Saved data entries
"""
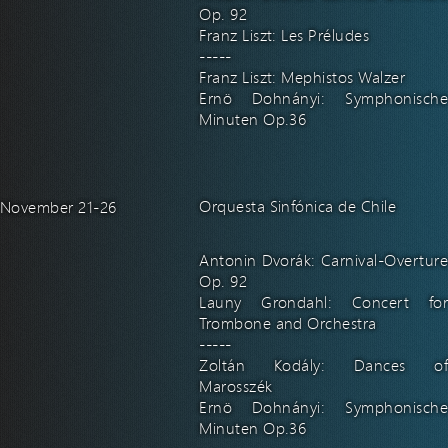
Op. 92
Franz Liszt: Les Préludes
-----
Franz Liszt: Mephistos Walzer
Ernö Dohnányi: Symphonische
Minuten Op.36
Orquesta Sinfónica de Chile
November 21-26
Antonin Dvorák: Carnival-Overture
Op. 92
Launy Grondahl: Concert for
Trombone and Orchestra
-----
Zoltán Kodály: Dances of
Marosszék
Ernö Dohnányi: Symphonische
Minuten Op.36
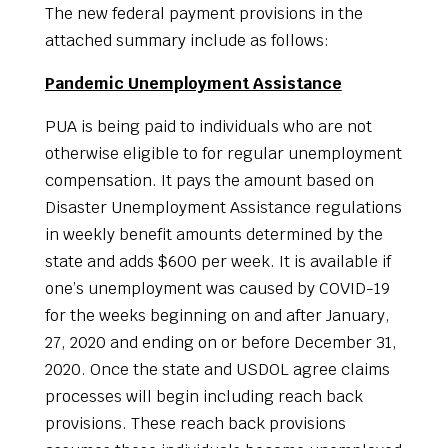
The new federal payment provisions in the
attached summary include as follows:
Pandemic Unemployment Assistance
PUA is being paid to individuals who are not
otherwise eligible to for regular unemployment
compensation. It pays the amount based on
Disaster Unemployment Assistance regulations
in weekly benefit amounts determined by the
state and adds $600 per week. It is available if
one’s unemployment was caused by COVID-19
for the weeks beginning on and after January,
27, 2020 and ending on or before December 31,
2020. Once the state and USDOL agree claims
processes will begin including reach back
provisions. These reach back provisions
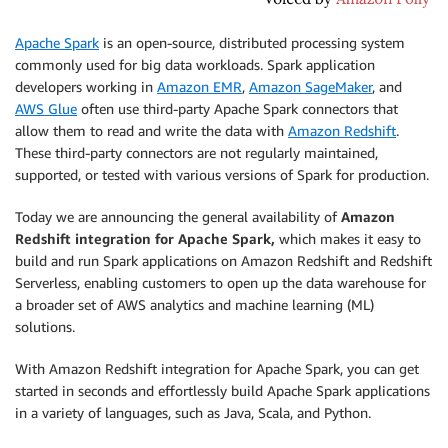
Apache Spark
is an open-source, distributed processing system
commonly used for big data workloads. Spark application
developers working in
Amazon EMR
,
Amazon SageMaker
, and
AWS Glue
often use third-party Apache Spark connectors that
allow them to read and write the data with
Amazon Redshift
.
These third-party connectors are not regularly maintained,
supported, or tested with various versions of Spark for production.
Today we are announcing the general availability of
Amazon
Redshift integration for Apache Spark,
which makes it easy to
build and run Spark applications on Amazon Redshift and Redshift
Serverless, enabling customers to open up the data warehouse for
a broader set of AWS analytics and machine learning (ML)
solutions.
With Amazon Redshift integration for Apache Spark, you can get
started in seconds and effortlessly build Apache Spark applications
in a variety of languages, such as Java, Scala, and Python.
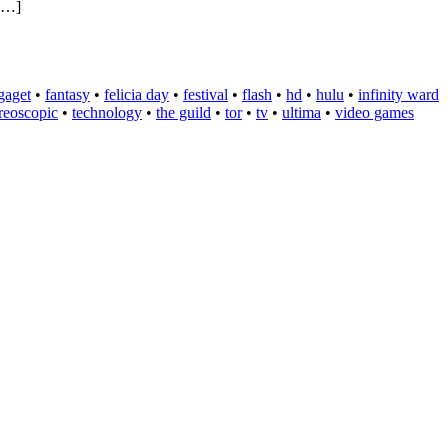
 […]
gaget
•
fantasy
•
felicia day
•
festival
•
flash
•
hd
•
hulu
•
infinity ward
ereoscopic
•
technology
•
the guild
•
tor
•
tv
•
ultima
•
video games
"""
WHAT YOU ARE ASKED TO DO ▸
Show all lines above holding "back".

ANSWER BOX ▸
processes will begin including reach back
provisions. These reach back provisions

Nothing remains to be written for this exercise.